DSL offers a lot of bandwidth to small companies and consumers at phenomenally low rates. A typical DSL customer can receive 1.544-Mbps bandwidth across an ordinary copper telephone line for around $50 per month. That amount of bandwidth has previously only been available to businesses that paid as much as $1,500 per month for T-1 service.

DSL technology sends a digital signal across a traditional twisted-pair copper telephone line. Because the signal is never converted to analog, greater bandwidth is available. Like ISDN, DSL service can carry both voice and data simultaneously. A person can surf the Internet and talk on the phone at the same time. DSL uses a dedicated connection to the Internet.

Upstream and downstream
DSL has separate transmission rates for “upstream” and “downstream” data. A person surfing the Internet will receive large amounts of data “downstream” from the Web site because of the numerous graphics and files. The amount of data sent “upstream” is minimal, because the Internet surfer is only sending mouse clicks or occasional keystrokes. DSL service typically offers upstream rates of 128 Kbps, and downstream rates of 1.544 Mbps. Figure 1 illustrates DSL’s differing rates for upstream and downstream traffic.

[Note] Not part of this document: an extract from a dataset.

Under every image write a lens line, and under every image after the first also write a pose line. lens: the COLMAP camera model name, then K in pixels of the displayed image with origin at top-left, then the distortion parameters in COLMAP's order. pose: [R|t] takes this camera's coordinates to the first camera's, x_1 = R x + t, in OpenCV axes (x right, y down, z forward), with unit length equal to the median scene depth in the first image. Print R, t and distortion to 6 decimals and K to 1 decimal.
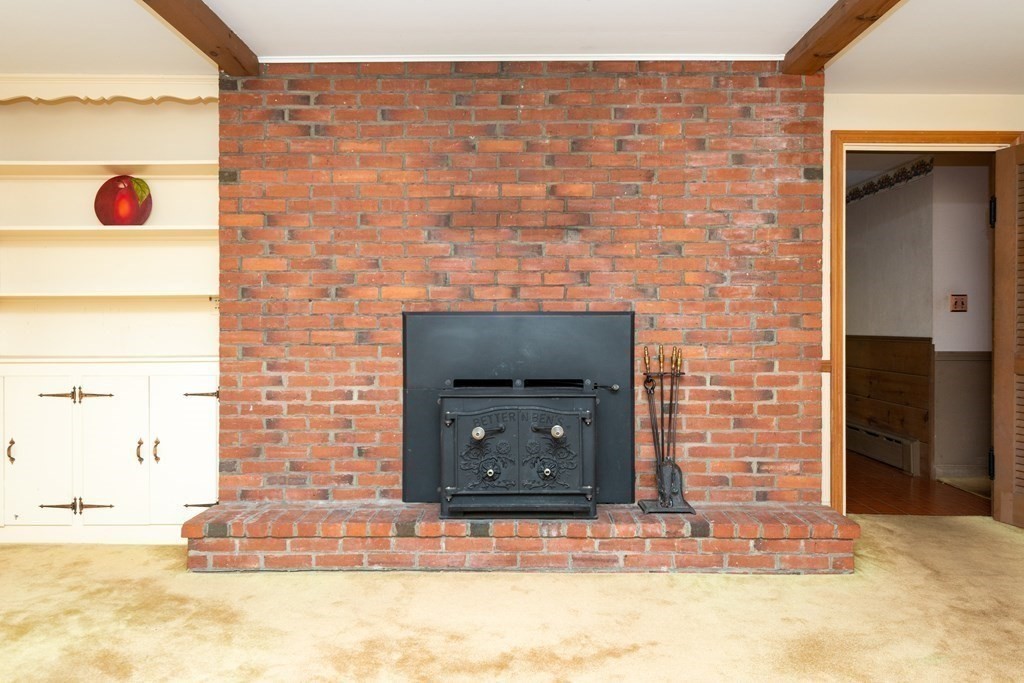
lens RADIAL K [[683.4, 0, 512.3], [0, 683.4, 339.6], [0, 0, 1]] dist [0.028549, 0.001650]
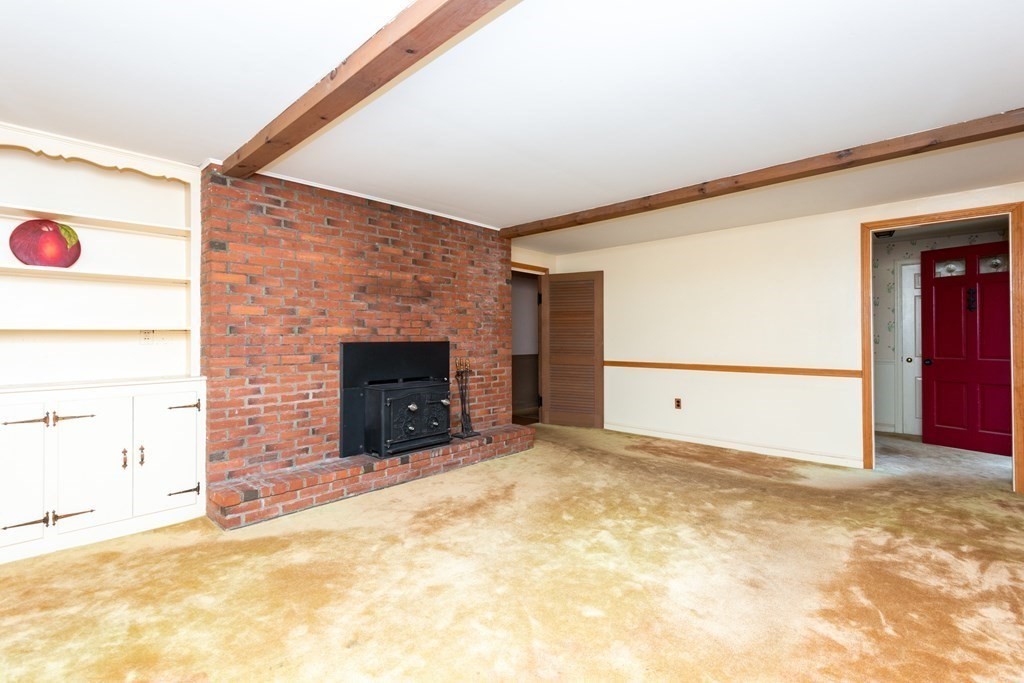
lens RADIAL K [[475.6, 0, 510.0], [0, 475.6, 346.1], [0, 0, 1]] dist [0.008729, 0.005726]
pose [[0.671211, -0.014629, 0.741122, -0.742459], [0.021639, 0.999766, 0.000137, -0.023301], [-0.740951, 0.015945, 0.671370, -0.074880]]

Figure 1: DSL service uses standard copper telephone wires but can deliver T-1 bandwidth downstream from the carrier.


A DSL customer that wants to use his telephone and computer on the same line must have the signal separated so that the bandwidth can accommodate the phone’s analog signal and the computer’s digital signal.

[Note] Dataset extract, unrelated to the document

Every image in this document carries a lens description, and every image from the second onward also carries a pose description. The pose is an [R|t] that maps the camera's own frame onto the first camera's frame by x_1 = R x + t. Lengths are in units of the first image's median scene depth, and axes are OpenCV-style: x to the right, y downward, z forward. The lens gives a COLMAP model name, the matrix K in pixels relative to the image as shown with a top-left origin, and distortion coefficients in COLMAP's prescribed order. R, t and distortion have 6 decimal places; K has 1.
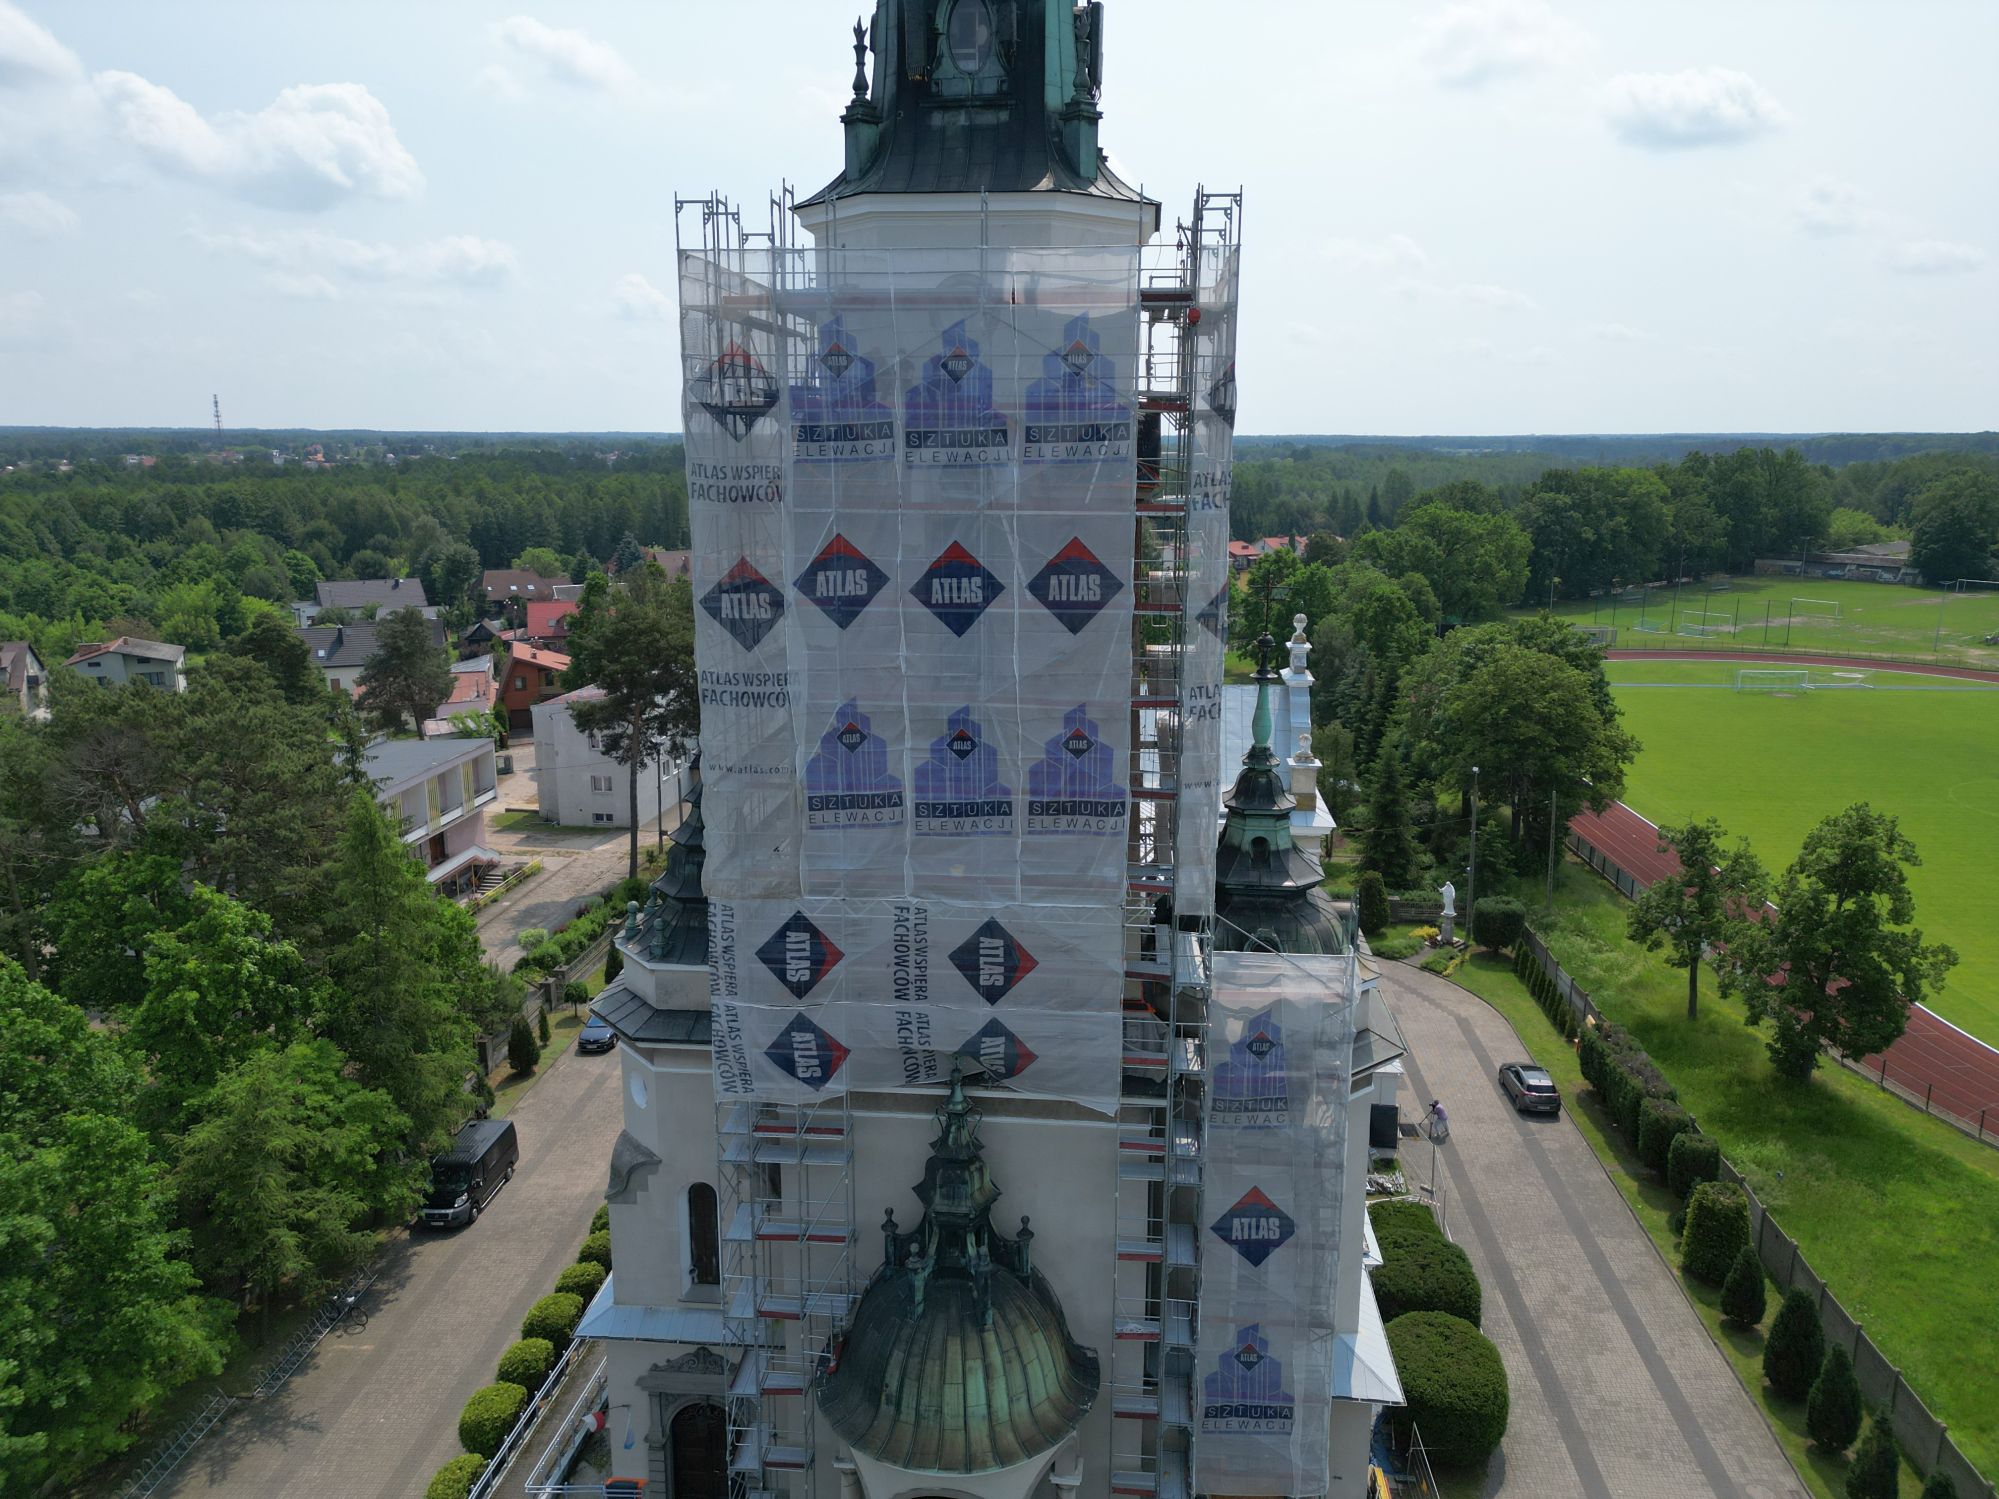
lens RADIAL K [[1392.3, 0, 1036.3], [0, 1392.3, 751.5], [0, 0, 1]] dist [0.007974, -0.001284]
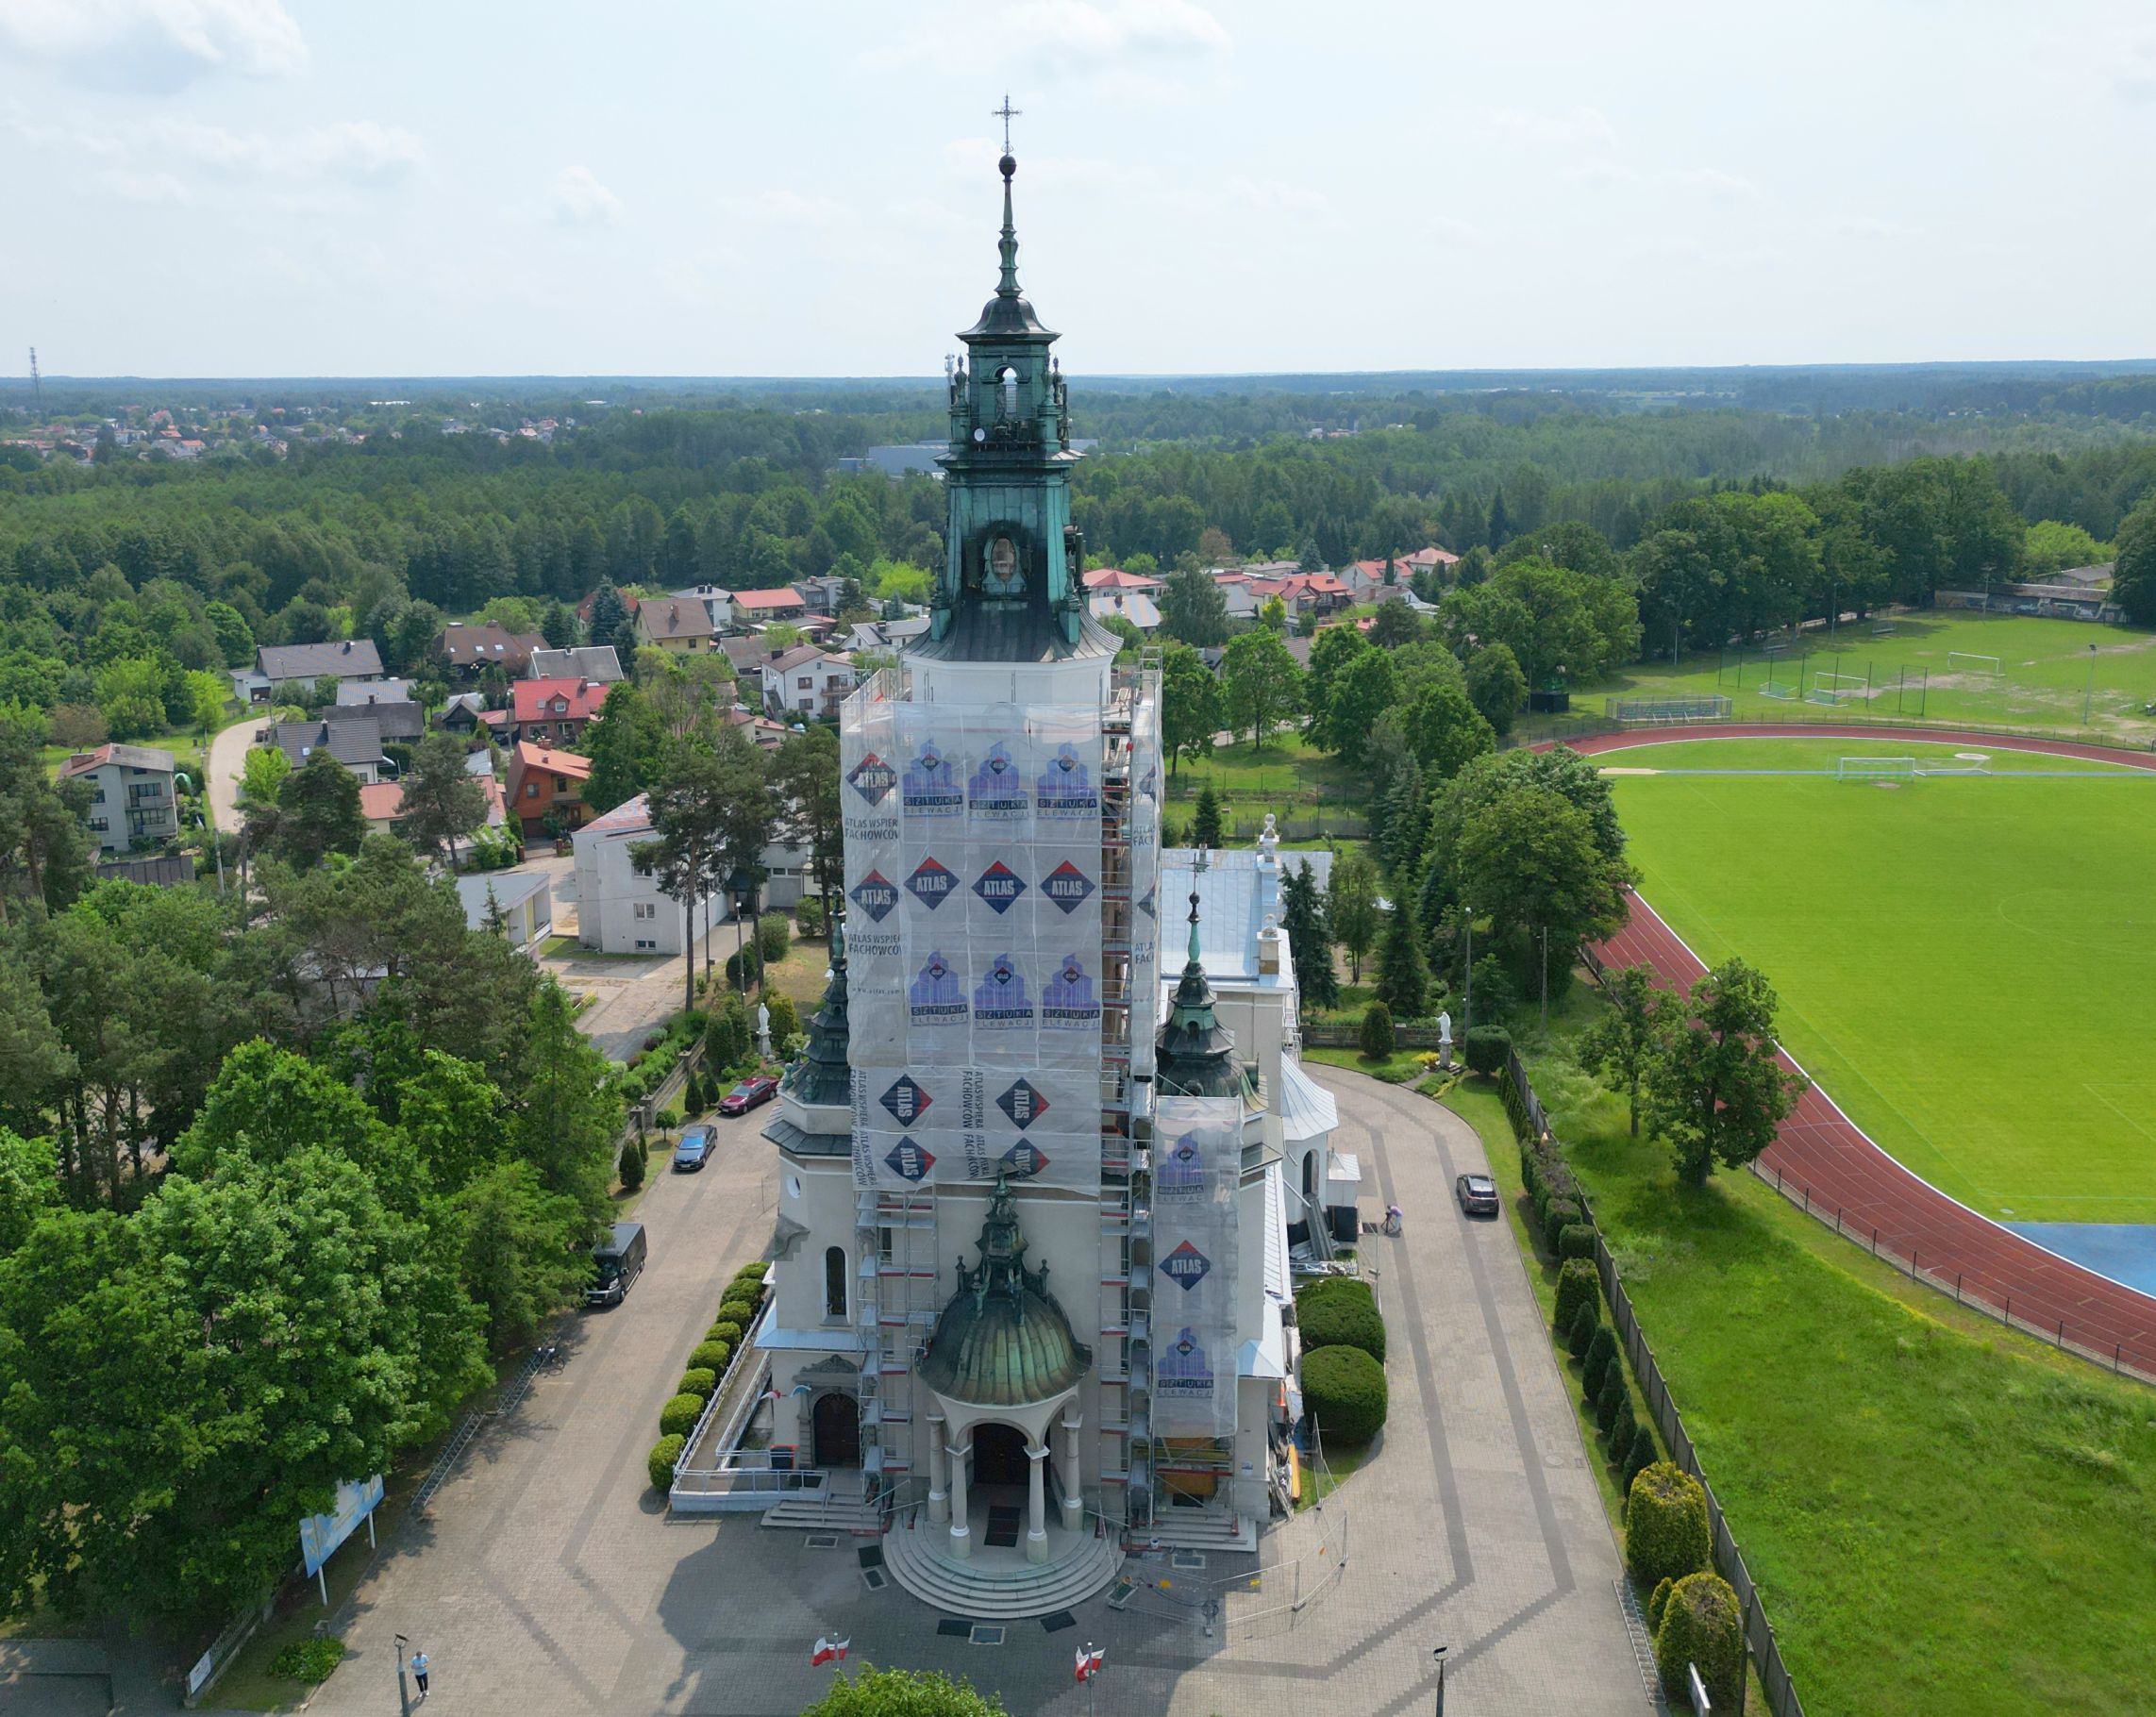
lens RADIAL K [[1784.9, 0, 1075.2], [0, 1784.9, 806.4], [0, 0, 1]] dist [0.007968, 0.006742]
pose [[0.999917, -0.008874, -0.009361, 0.037384], [0.008914, 0.999951, 0.004255, -0.145262], [0.009323, -0.004338, 0.999947, -0.770366]]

DSL is available across the United States in most large and mid-size cities. Flashcom, one of the largest DSL providers, offers service for $49 per month. This includes Internet access, and if the customer signs a 24-month term agreement, the equipment is free and installation fees are waived. In Missouri, SBC provides DSL service for $39 a month, or $49 a month with Internet access included. A 12-month term agreement is required with this pricing, and the customer must purchase a “DSL modem” for $198. DSL is a flat-rate service; there are no monthly charges for usage.

Save money with DSL
Besides providing a large amount of bandwidth for Internet usage, DSL can also be used to lower existing telecom costs. A small independent insurance agency in Baltimore, for example, recently signed up for DSL service with a national DSL provider. The service provided a 512-Kbps dedicated connection to the Internet, e-mail, and Web site hosting, and the business could still make analog phone calls over the same line. The business previously paid more than $300 per month for all of these services. See Table 19.1 for a cost comparison of this change.

Cable modems
Cable modems are designed for high-speed Internet connections. Like DSL service, cable modems provide Internet access at different speeds downstream and upstream. The actual bandwidth for Internet connections over a cable line is 27 Mbps downstream and 2.5 Mbps upstream, but the total rate experienced by the end user is normally 1.544 Mbps. That is not too bad, though, considering that today many businesses pay more than $1,000 a month for this amount of bandwidth.

A new cable modem customer needs a service provider and the cable modem itself. Most service providers allow the customer to rent a cable modem; otherwise, the customer must pay around $300 for the device. With Time Warner’s Road Runner service, the subscriber pays a one-time installation fee of $100 and a monthly fee of $40. The monthly fee includes rental of the cable modem and unlimited Internet access. Cable modem users do not pay hourly fees for Internet use.



SONET and DWDM
Three basic types of data networking in use today: dedicated private lines, circuit switching, and packet switching. Specific services that use these technologies include ISDN, frame relay, ATM, and DSL. These services are commonly used by businesses.

Two other data networking technologies bear mentioning here: synchronous optical network (SONET) and dense wave division multiplexing (DWDM). Both SONET and DWDM are technologies used for transmitting data across fiber-optic lines. SONET and DWDM are used within carrier networks and rarely in a customer’s network. A single SONET connection is capable of simultaneously carrying 129,000 conversations.